Since shrubs were first brought to these islands, often from the Americas, we have used them as the solid backbone of our gardens in hedging or mixed borders. Many of them are very easy to propagate, so if you're planning a large plantation over the next year, consider growing your own from hardwood cuttings.

It's an easy but sometimes slow method of propagation and we are entering the perfect time for it. Deciduous plants that are dormant in the winter - shrub roses, dogwood (cornus), willow, poplar, flowering currants (ribes), spiraea, abelia, deutzia, kerria, philadelphus and viburnums - are perfect candidates.

Also suitable are fruits such as gooseberries and currants, and climbers such as honeysuckle, parthenocissus and vines. Hardwood cuttings from evergreen plants such as holly (ilex), privet, cotoneaster and skimmia can also be taken at this time of year.

You need a sharp pair of secateurs, rooting hormone powder, containers and compost. The compost should be a free-draining mixture, such as a cuttings compost. Make sure you sterilise your propagation tools fully before starting because it takes some time for the roots to develop and the cuts will be susceptible to fungal infection.

With your secateurs, or a sharp knife, take the cutting from an upright growing stem. Choose the healthiest, most vigorous-looking specimen available as this is the exact genetic material you are producing from. The best cuttings will be made from stock that was hard pruned last year, as these will be fresh and vigorous.

Long branches can be divided into a number of cuttings and should be no thinner than a pencil. Each cutting should have at least two leaf nodes and should be roughly 4-6 inches. The top cut should be sloping just above a bud, the bottom cut straight and just below a bud.

Once you have separated the cutting from its parent, it is in danger of drying out, so get it potted up as soon as possible. If this isn't possible, put it in a plastic bag somewhere cold.

Dip the lower end in some rooting hormone powder which will encourage roots to shoot (and often contain a fungicide to help prevent rotting) and now plant in your container. You want about two-thirds of the shoot buried beneath the soil, as roots will grow from these underground buds, and then about one-third above soil which will develop leaves in the spring.

If you are planting several cuttings, space 4-6 inches apart. Gently water in using a hose or can with a rose attachment so you do not dislodge the cutting.

It's possible to insert prepared cuttings in a trench in the ground. Otherwise, leave in a cold frame or unheated greenhouse or somewhere with a bit of shelter and make sure they don't dry out. For months nothing will appear to happen, then a callus will slowly form over the cut and, in spring, the roots will emerge.

It will take a year before they're ready so if you did this last year, you should have some healthy specimens that can be transplanted to their final situation.

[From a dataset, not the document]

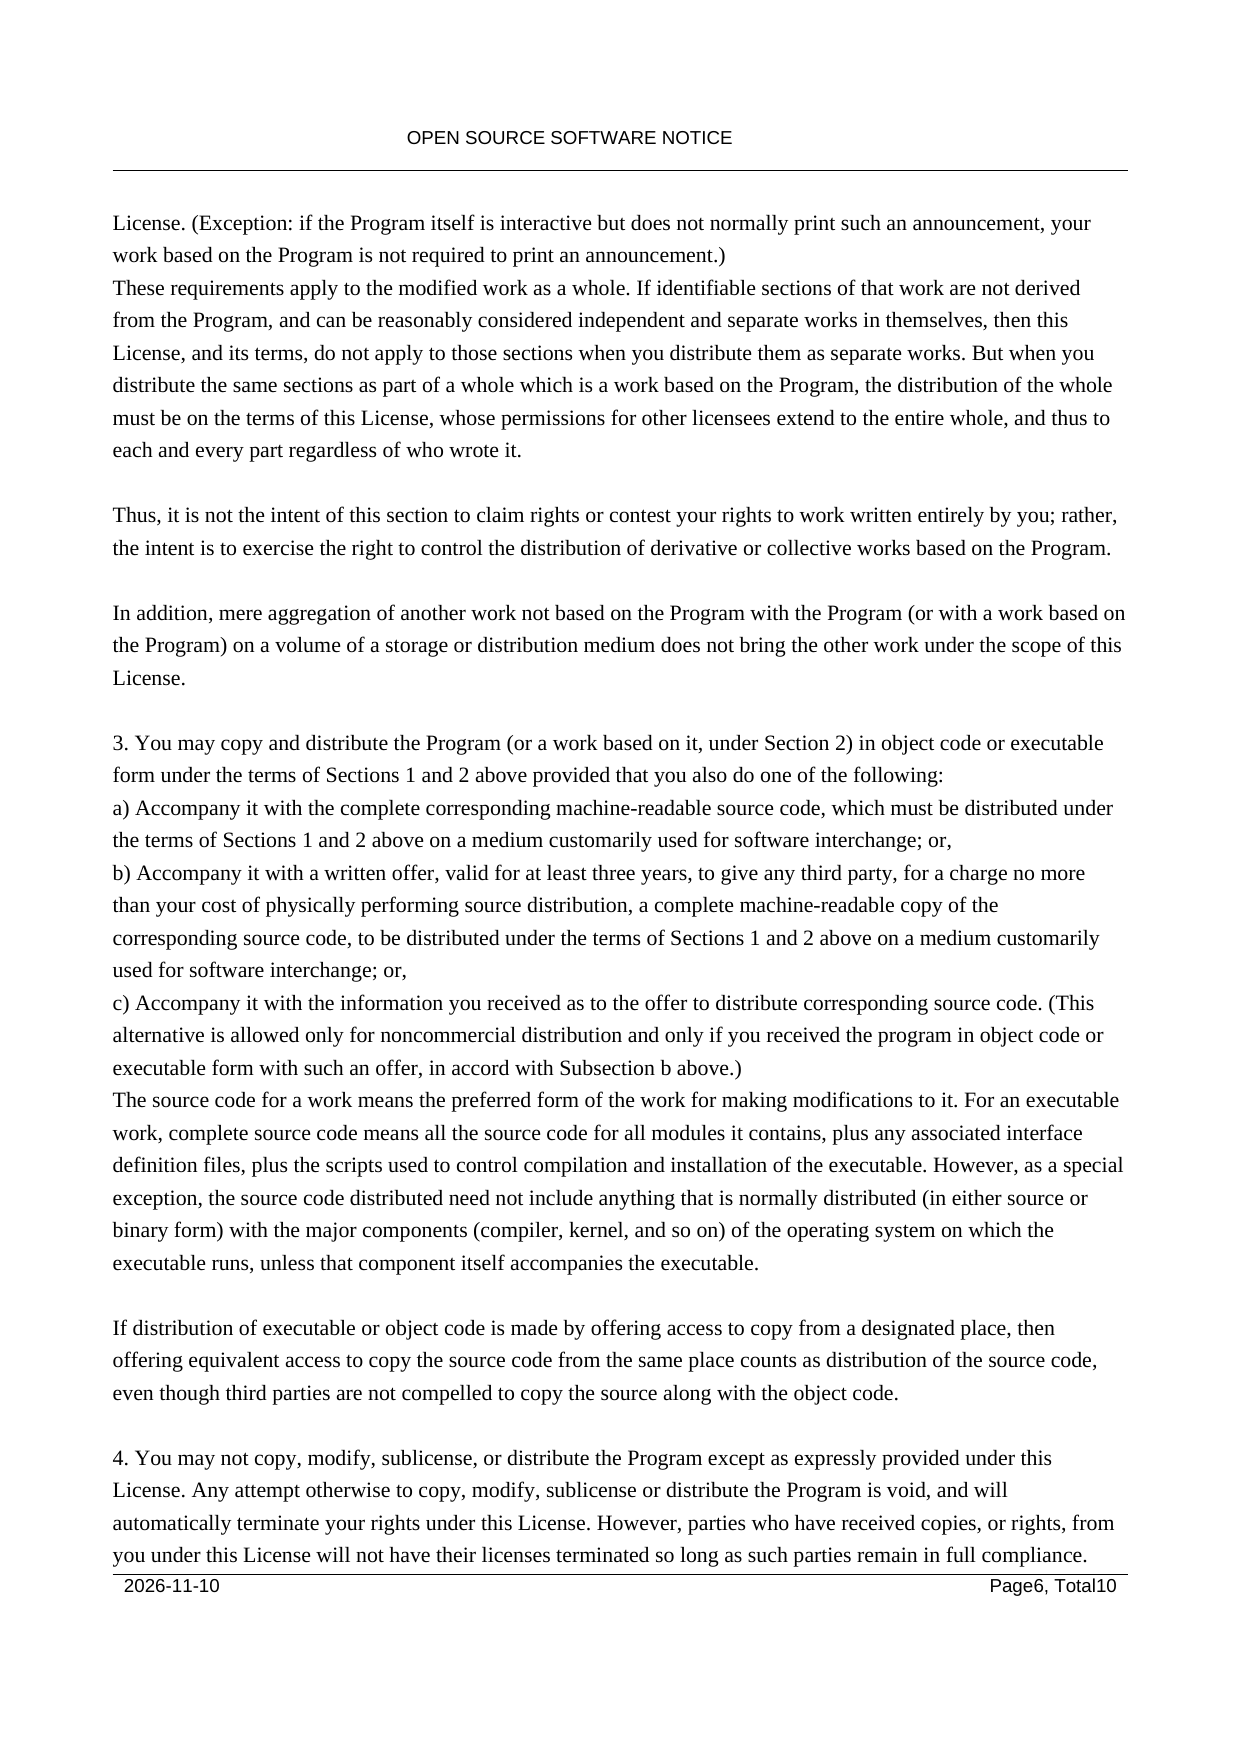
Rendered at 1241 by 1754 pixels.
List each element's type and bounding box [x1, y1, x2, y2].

It's cold outside, so make yourself a cup of coffee and get out into the potting shed and keep growing. The Christmas tunes are optional!

This week in the garden: 

Continue your general clean up, gathering leaves for the compost heap or to make leaf mulch. 

Borderline hardy plants that you are leaving in the ground, such as melianthus and some agapanthus (pictured), should have a heavy layer of compost around their base to protect them from frost. 

Secure all garden furniture in case of winter winds. 

Bring the lawnmower for a service - stores get very busy next spring when we all try to do this at the same time.        

Do a big clean up in your greenhouse - trays, equipment, benches, floors and glass will all benefit from cleaning and  sterilisation to zap overwintering bugs. 

Remove stakes from herbaceous borders that have died back.